Carabinieri sul torrente Valanidi (Rc)

Operazione dei Carabinieri per la Tutela ambientale e la Sicurezza energetica di Napoli coordinata dalla Dda di Bari. Eseguiti diciannove provvedimenti cautelari. Il sodalizo smaltiva materiali di scarto provenienti da varie province della Campania in aree agricole delle province di Foggia e Barletta-Andria-Trani

Il 27 maggio è scattata una vasta operazione dei Carabinieri per la Tutela ambientale e la Sicurezza energetica di Napoli contro un’organizzazione criminale che smaltiva illecitamente rifiuti speciali provenienti da varie province della Campania e diretti in aree agricole delle province di Foggia e Barletta-Andria-Trani. L’operazione, coordinata dalla Direzione distrettuale Antimafia di Bari, ha portato all’esecuzione di 19 provvedimenti cautelari.
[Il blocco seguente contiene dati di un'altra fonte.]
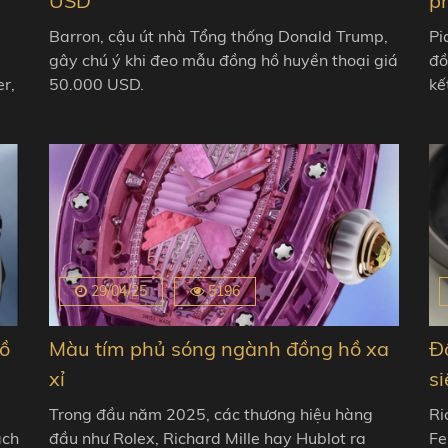
USD
p
Barron, cậu út nhà Tổng thống Donald Trump,
Pi
gây chú ý khi đeo mẫu đồng hồ huyền thoại giá
đô
r,
50.000 USD.
kê
29/04/25
5196
ồ
Màu tím phủ sóng ngành đồng hồ xa
Đ
xỉ
si
Trong đầu năm 2025, các thương hiệu hàng
Ri
ách
đầu như Rolex, Richard Mille hay Hublot ra
Fe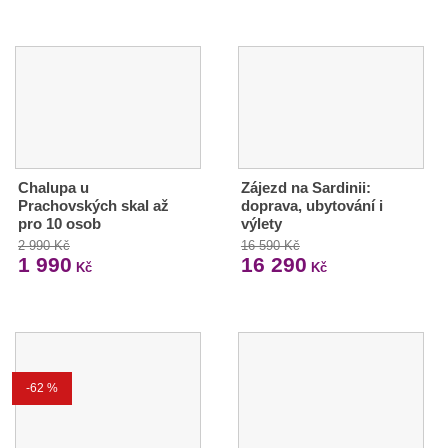
Chalupa u
Zájezd na Sardinii:
Prachovských skal až
doprava, ubytování i
pro 10 osob
výlety
2 990 Kč
16 590 Kč
1 990
16 290
Kč
Kč
-62 %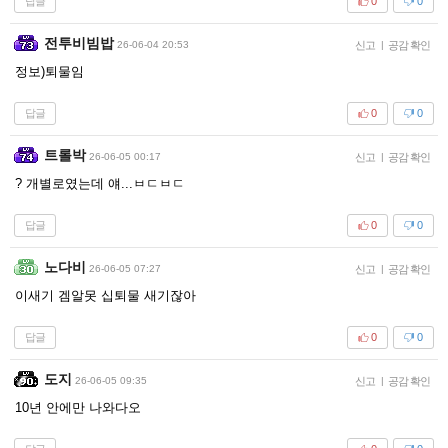
답글
0
0
전투비빔밥
26-06-04 20:53
신고
|
공감 확인
정보)퇴물임
답글
0
0
트롤박
26-06-05 00:17
신고
|
공감 확인
? 개별로였는데 얘...ㅂㄷㅂㄷ
답글
0
0
노다비
26-06-05 07:27
신고
|
공감 확인
이새기 겜알못 십퇴물 새기잖아
답글
0
0
도지
26-06-05 09:35
신고
|
공감 확인
10년 안에만 나와다오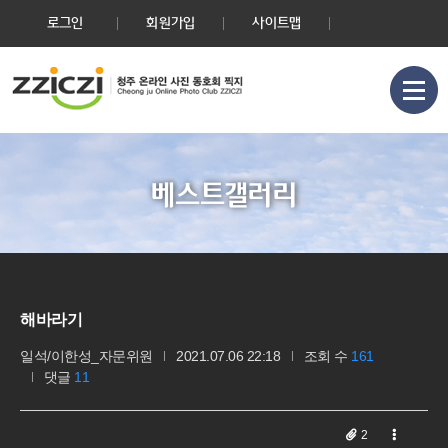
로그인
회원가입
사이트맵
베스트갤러리
해바라기
일석/이한성_자문위원
2021.07.06 22:18
조회 수
161
댓글
11
2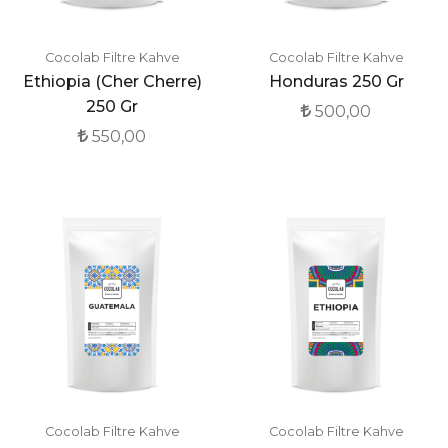
Cocolab Filtre Kahve
Cocolab Filtre Kahve
Ethiopia (Cher Cherre)
Honduras 250 Gr
250 Gr
500,00
550,00
Cocolab Filtre Kahve
Cocolab Filtre Kahve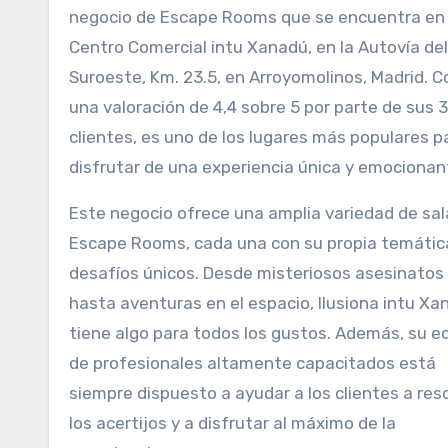
negocio de Escape Rooms que se encuentra en 
Centro Comercial intu Xanadú, en la Autovía del
Suroeste, Km. 23.5, en Arroyomolinos, Madrid. C
una valoración de 4,4 sobre 5 por parte de sus 
clientes, es uno de los lugares más populares p
disfrutar de una experiencia única y emocionan
Este negocio ofrece una amplia variedad de sal
Escape Rooms, cada una con su propia temátic
desafíos únicos. Desde misteriosos asesinatos
hasta aventuras en el espacio, Ilusiona intu Xa
tiene algo para todos los gustos. Además, su e
de profesionales altamente capacitados está
siempre dispuesto a ayudar a los clientes a res
los acertijos y a disfrutar al máximo de la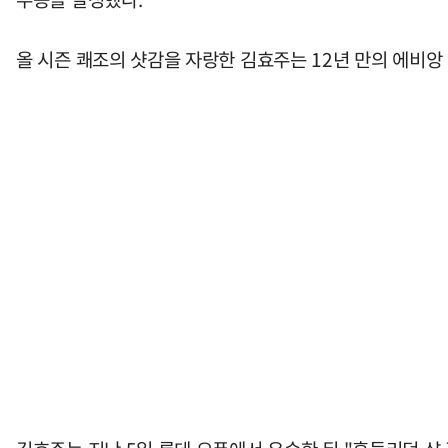
올 시즌 쾌조의 샷감을 자랑한 김효주는 12년 만의 에비앙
Dalle indagini è emerso che il sodalizio criminale smaltiva rifiuti speciali usando documentazioni false su cui erano indicati siti di smaltimento inesistenti e che servivano ad autorizzare il trasporto di materiali di scarto. Uliveti, vigneti e altre zone di campagna tra Cerignola, San Severo, Lucera, l’Alto e il Basso Tavoliere nelle province di Foggia e di Barletta-Andria-Trani, sono così stati ridotti negli ultimi tre anni a discariche abusive a cielo aperto.

Tra i rifiuti speciali smaltiti c’erano scarti provenienti dal trattamento dei rifiuti industriali, rifiuti tessili e frazione indifferenziata di Rsu da impianti di trattamento e recupero delle province di Roma, Napoli, Caserta, Brindisi e Salerno. Un business da cui la rete criminale avrebbe ottenuto oltre 2,5 milioni di euro. I sigilli sono stati posti su dieci aziende produttrici di rifiuti, sessanta automezzi, beni mobili e immobili.